[TF/XLA] Fix several layout issues.

1. The previous approach might have different layouts for computation.GetProgramShape() and xla_output_shape. It only used shape_representation_fn for xla_output_shape, but not entry's program shape. These being different are often confusing, and may make it hard to reproduce a bug with HLO dump which doesn't have HloModuleConfig. 2. Output shapes were not updated with layout when there is sharding. 3. The updated value of a resource did not preserve the fast_mem annotation on the argument. PiperOrigin-RevId: 295811071 Change-Id: I801a46d3039b2349dd0196cbc14ec3d9a8211d55
2020-02-18 13:39:31 -08:00 · 2020-02-18 13:39:31 -08:00 · ac2c05a1d5
parent 8f3272028b
commit ac2c05a1d5
5 changed files with 145 additions and 110 deletions
--- a/tensorflow/compiler/tf2xla/type_util.cc
+++ b/tensorflow/compiler/tf2xla/type_util.cc
@ -97,6 +97,7 @@ xla::StatusOr<DataType> EncodePrimitiveTypeAsDataType(xla::PrimitiveType type) {
          {xla::U16, DT_UINT16},
          {xla::U32, DT_UINT32},
          {xla::U64, DT_UINT64},
          {xla::C128, DT_COMPLEX128},
      });
  auto it = data_type_map.find(type);
--- a/tensorflow/compiler/tf2xla/xla_compiler.cc
+++ b/tensorflow/compiler/tf2xla/xla_compiler.cc
@ -139,6 +139,86 @@ Status ExecuteGraph(XlaContext* xla_context, std::unique_ptr<Graph> graph,
  return Status::OK();
 }
 // Rewrites the layout of xla_shape if there is tiled sharding.

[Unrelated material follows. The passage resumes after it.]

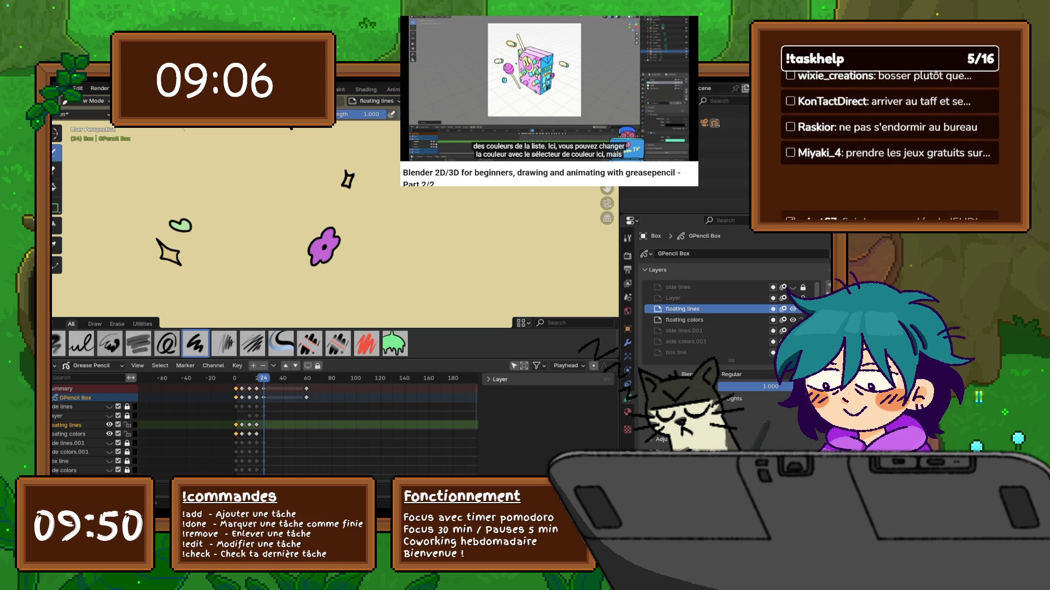
{"action": "right_click", "coordinate": [219, 426]}
{"action": "left_click", "coordinate": [210, 403]}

 Status RewriteLayoutWithShardedShape(
    const absl::optional<xla::HloSharding>& sharding, bool use_fast_memory,
    XlaCompiler::ShapeRepresentationFn shape_representation_fn,
    xla::Shape* xla_shape) {
  if (sharding && !sharding->IsTileMaximal()) {
    // After sharding, per core shape might have different layout. For example,
    // before sharding, a shape [128, 128] will be assigned default
    // minor-to-major {1, 0}. But after we shard this shape to [128, 64] * 2,
    // the sharded shapes will have minor-to-major {0, 1}.
    //
    // As a result, for sharded shapes, we set their layout to per core shape's
    // layout.
    //
    // TODO(endlessroad): for variable input & update, we might have
    // different layouts which will prevent input output aliasing and
    // increase memory usage. Investigate such cases.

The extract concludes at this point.